Por un par de semanas la ciudad de Puno se transforma entonces en el centro innegable del folklore en todas sus manifestaciones. Se necesitaría mucha tinta para describir esta festividad. La urbe entera, con los miles de visitantes y bailarines que llegan de todo el Perú y diversas partes del mundo, se sumergen entonces en esta cíclica catarsis social; una cita, que no hace otra cosa que renovarse cada año. La fiesta implica también un enorme movimiento económico que promueve a la región entera. La devoción impulsa esta frenética festividad que además se aviva con el concurso en el estadio y con el pasacalle por toda la ciudad.

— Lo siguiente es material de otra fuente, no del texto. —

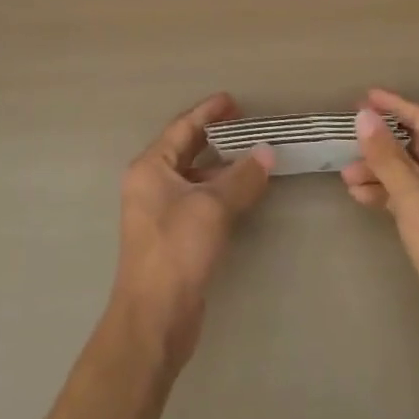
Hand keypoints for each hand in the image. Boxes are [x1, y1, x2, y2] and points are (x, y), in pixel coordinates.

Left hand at [109, 93, 274, 371]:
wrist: (154, 318)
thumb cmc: (176, 251)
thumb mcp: (212, 208)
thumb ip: (242, 177)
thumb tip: (268, 151)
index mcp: (150, 167)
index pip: (182, 127)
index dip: (208, 112)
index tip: (233, 100)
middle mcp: (150, 184)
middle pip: (186, 149)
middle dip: (215, 136)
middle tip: (246, 123)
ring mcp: (160, 211)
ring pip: (195, 177)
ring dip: (222, 166)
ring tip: (254, 156)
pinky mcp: (174, 236)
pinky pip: (199, 200)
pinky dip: (220, 191)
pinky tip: (244, 194)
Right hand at [342, 89, 418, 374]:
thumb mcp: (412, 196)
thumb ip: (386, 155)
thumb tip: (364, 116)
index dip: (395, 106)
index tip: (365, 96)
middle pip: (417, 147)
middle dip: (382, 146)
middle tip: (350, 141)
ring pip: (412, 174)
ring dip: (381, 173)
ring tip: (347, 178)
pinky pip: (412, 196)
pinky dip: (388, 194)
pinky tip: (361, 197)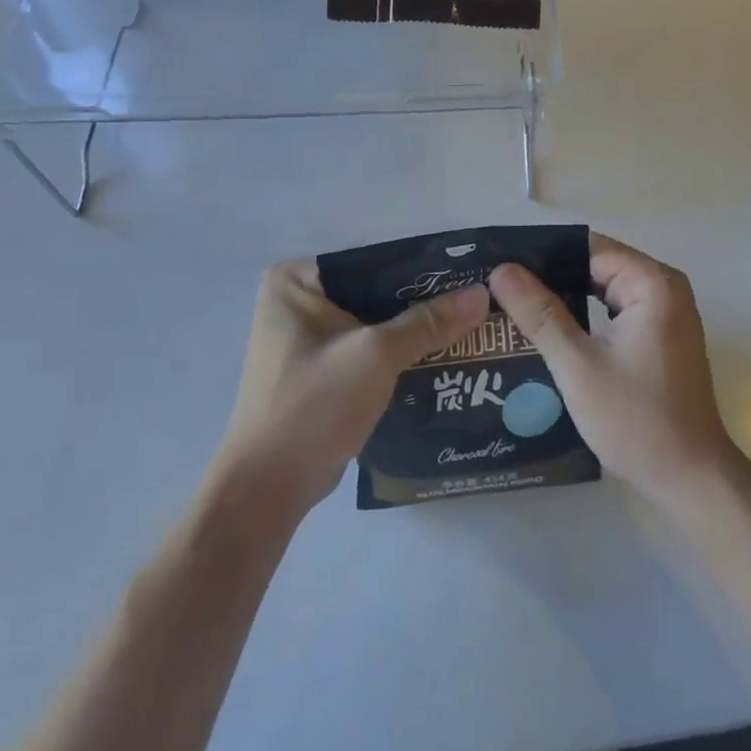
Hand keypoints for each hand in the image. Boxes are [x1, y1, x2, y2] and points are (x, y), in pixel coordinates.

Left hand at [213, 260, 488, 516]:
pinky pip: (368, 349)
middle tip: (476, 303)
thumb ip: (429, 322)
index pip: (374, 261)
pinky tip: (441, 357)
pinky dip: (399, 353)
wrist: (268, 488)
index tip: (469, 275)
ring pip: (375, 322)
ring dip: (415, 330)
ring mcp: (306, 338)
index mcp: (297, 280)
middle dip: (423, 303)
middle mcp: (297, 300)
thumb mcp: (377, 355)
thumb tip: (482, 293)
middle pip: (376, 291)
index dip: (423, 269)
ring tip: (469, 327)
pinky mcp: (319, 370)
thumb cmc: (314, 406)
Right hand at [488, 234, 735, 510]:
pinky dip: (584, 317)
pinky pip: (614, 311)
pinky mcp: (660, 337)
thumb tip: (501, 269)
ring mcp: (665, 313)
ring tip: (512, 306)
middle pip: (596, 266)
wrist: (689, 479)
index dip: (543, 256)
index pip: (587, 249)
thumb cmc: (635, 419)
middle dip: (550, 277)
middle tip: (498, 289)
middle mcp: (664, 287)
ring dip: (564, 298)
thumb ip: (539, 313)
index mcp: (652, 282)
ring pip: (603, 289)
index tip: (500, 266)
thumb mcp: (577, 365)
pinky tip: (547, 331)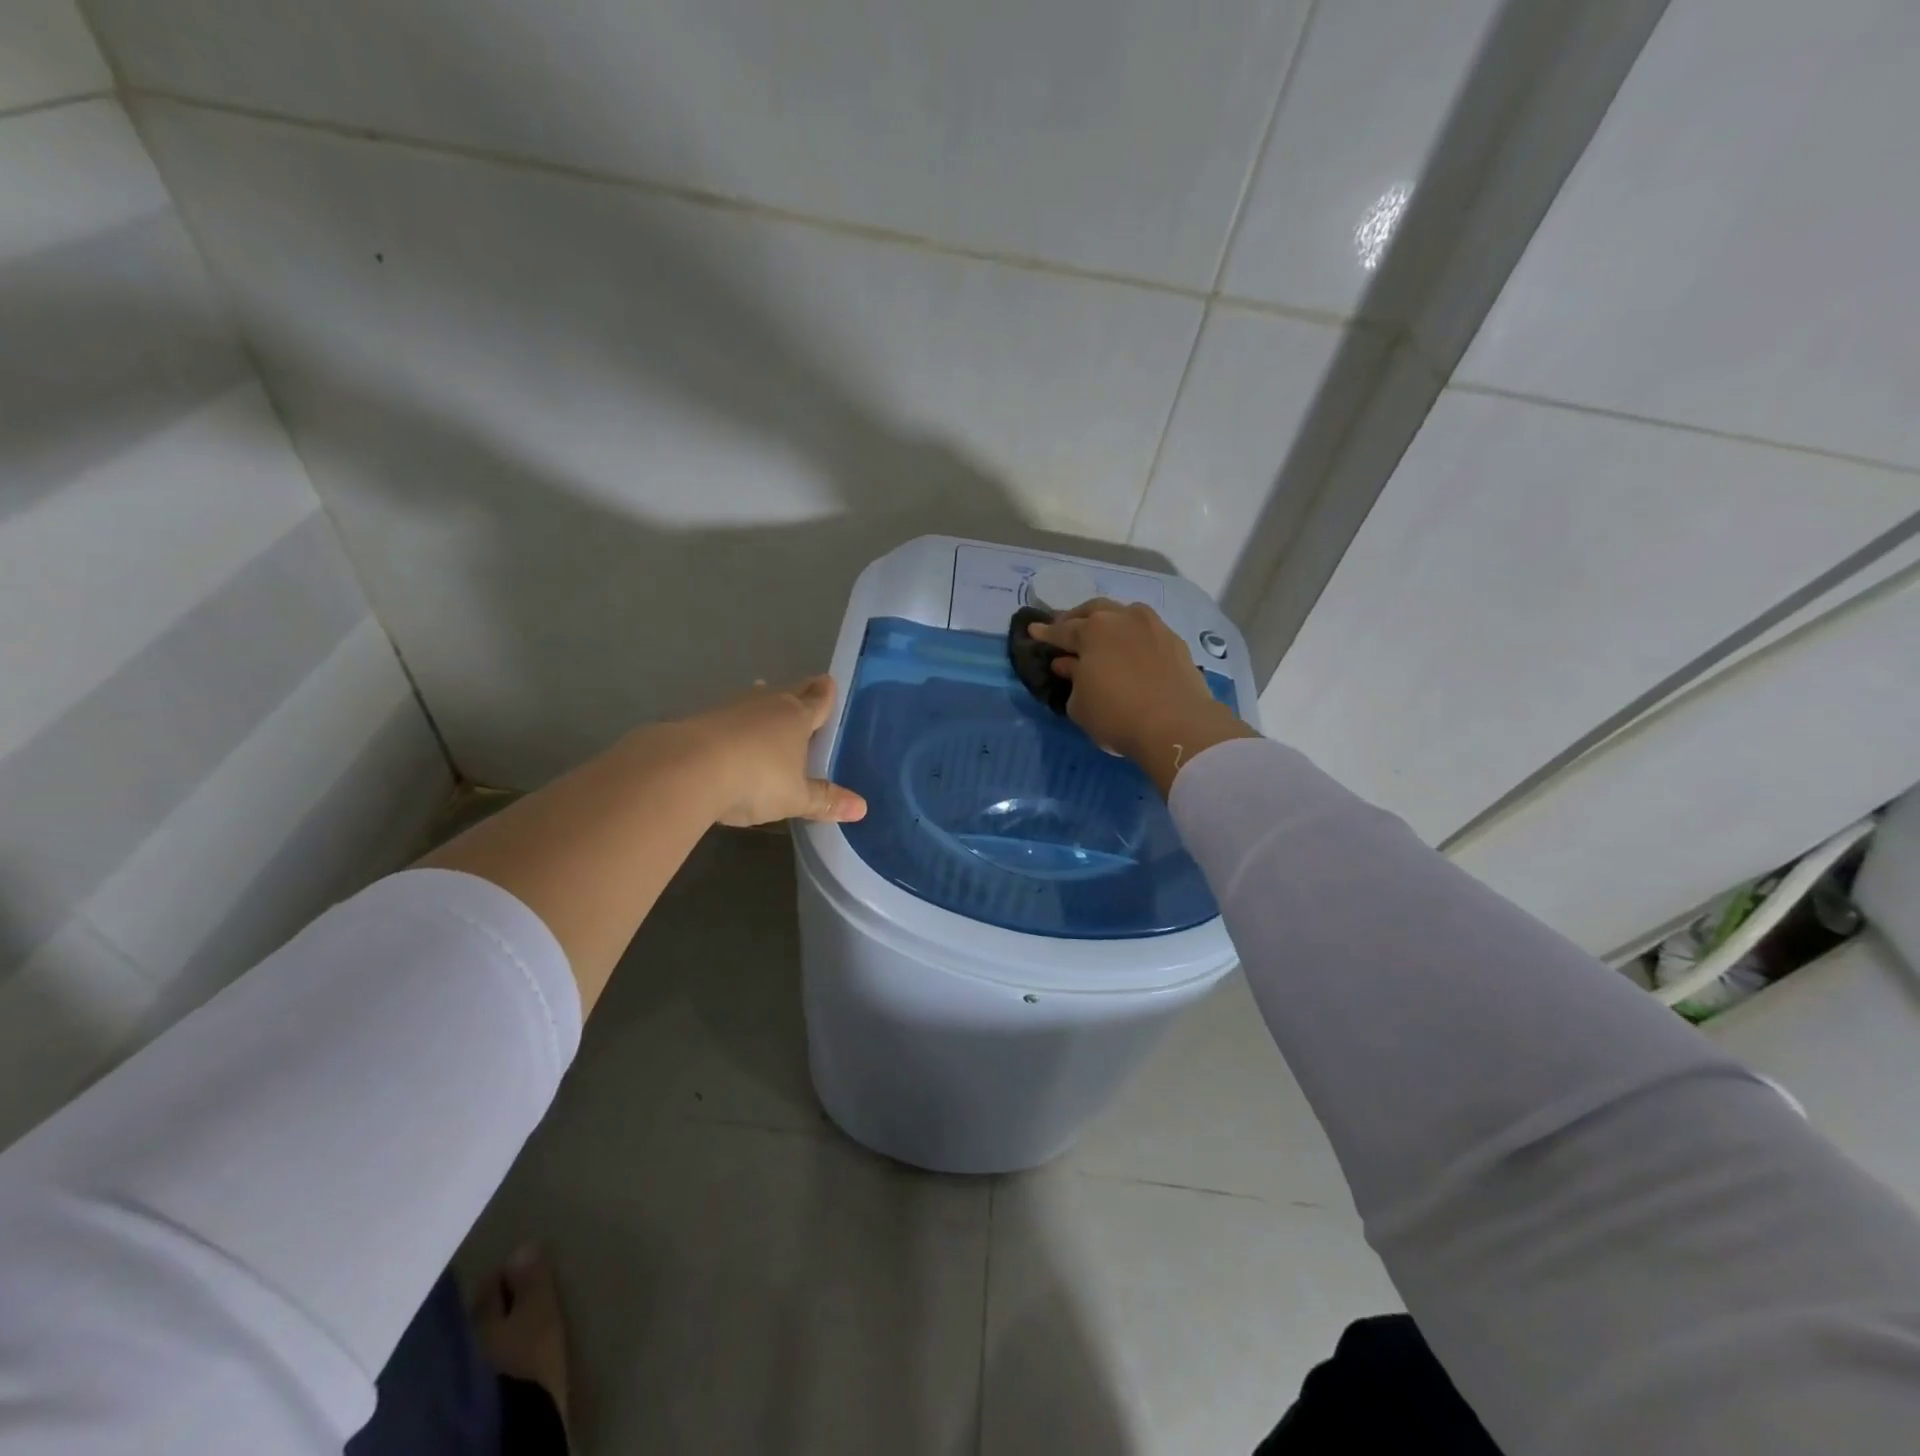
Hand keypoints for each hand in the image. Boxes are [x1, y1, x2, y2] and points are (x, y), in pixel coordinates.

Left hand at [677, 675, 867, 826]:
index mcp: (797, 717)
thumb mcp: (795, 797)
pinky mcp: (701, 719)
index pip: (818, 700)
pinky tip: (732, 728)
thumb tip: (862, 808)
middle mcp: (767, 704)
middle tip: (809, 686)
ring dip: (764, 700)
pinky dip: (736, 719)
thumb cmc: (756, 779)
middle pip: (789, 690)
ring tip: (768, 696)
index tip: (829, 682)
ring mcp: (731, 708)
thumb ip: (825, 800)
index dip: (826, 693)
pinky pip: (728, 714)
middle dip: (801, 690)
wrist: (687, 769)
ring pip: (756, 698)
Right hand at [1029, 600, 1255, 793]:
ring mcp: (1153, 627)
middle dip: (1076, 618)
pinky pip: (1147, 631)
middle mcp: (1122, 619)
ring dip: (1109, 620)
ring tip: (1102, 633)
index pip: (1062, 629)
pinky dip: (1133, 635)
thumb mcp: (1080, 705)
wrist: (1177, 726)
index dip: (1046, 633)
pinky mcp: (1175, 641)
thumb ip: (1072, 679)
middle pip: (1094, 610)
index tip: (1034, 631)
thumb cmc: (1116, 716)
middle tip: (1066, 628)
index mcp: (1092, 631)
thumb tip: (1068, 664)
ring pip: (1125, 614)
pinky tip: (1131, 648)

Entonces no habrá sol incandescente, mal de altura (la ciudad está ubicada a 3827 msnm), lluvia torrencial o tormenta eléctrica que impidan que las comparsas de baile recorran las calles de Puno de día o de noche. La urbe vibra al ritmo pegajoso de las danzas de traje de luces como la Diablada o la Morenada, baila con las cadencias acompasadas de los bailes autóctonos y vuela con los peculiares movimientos de la danza que emerge del sonido de las zampoñas. Estas últimas certifican su larga presencia en la zona como los instrumentos milenarios que entonan singulares composiciones. Acaso de las zampoñas brotaron las primeras notas musicales que sonaron al borde del lago Titicaca.
Son esas mismas melodías de Sikuris las que animan el amanecer en este albazo. Un ejercicio sin tiempo, sin inicio ni final, que evidencia la larga relación del ser humano con la tierra altiplánica y el lago sagrado. A lo lejos, los rayos del sol se cuelan a través de primigenias nubes e iluminan un reposado lago Titicaca celeste, mientras que en el cerro Huajsapata las menudas gotas de lluvia se suceden sin cesar y el viento las zarandea de tal manera que dibuja un halo plateado en la silueta de cada participante de este singular saludo musical.
Momentos antes de las seis de la mañana el tradicional conjunto de Sikuris del barrio Mañazo, una de las agrupaciones que acude a esta celebración; al igual que la agrupación Zampoñistas del Altiplano y otras muchas, abandona lentamente el lugar. Se van a la misa con la Virgen de la Candelaria. Avanzan despacio, dejando atrás la estatua del Inca Manco Cápac que observa la ciudad desde la cima del Cerro Huajsapata. Van haciendo largas paradas mientras entonan más canciones, marchan lento, como queriendo no irse. Les siguen los asistentes acompañándoles con sus bailes. Al frente queda el lago Titicaca, que va mostrando poco a poco toda su magnificencia a la luz del sol. Iniciar la gran fiesta y recibir el día de esta manera constituye un rito milenario de respeto a lo sagrado y a la naturaleza que se repetirá continuamente, por ello mismo el carácter del albazo, simplemente se intuye como infinito.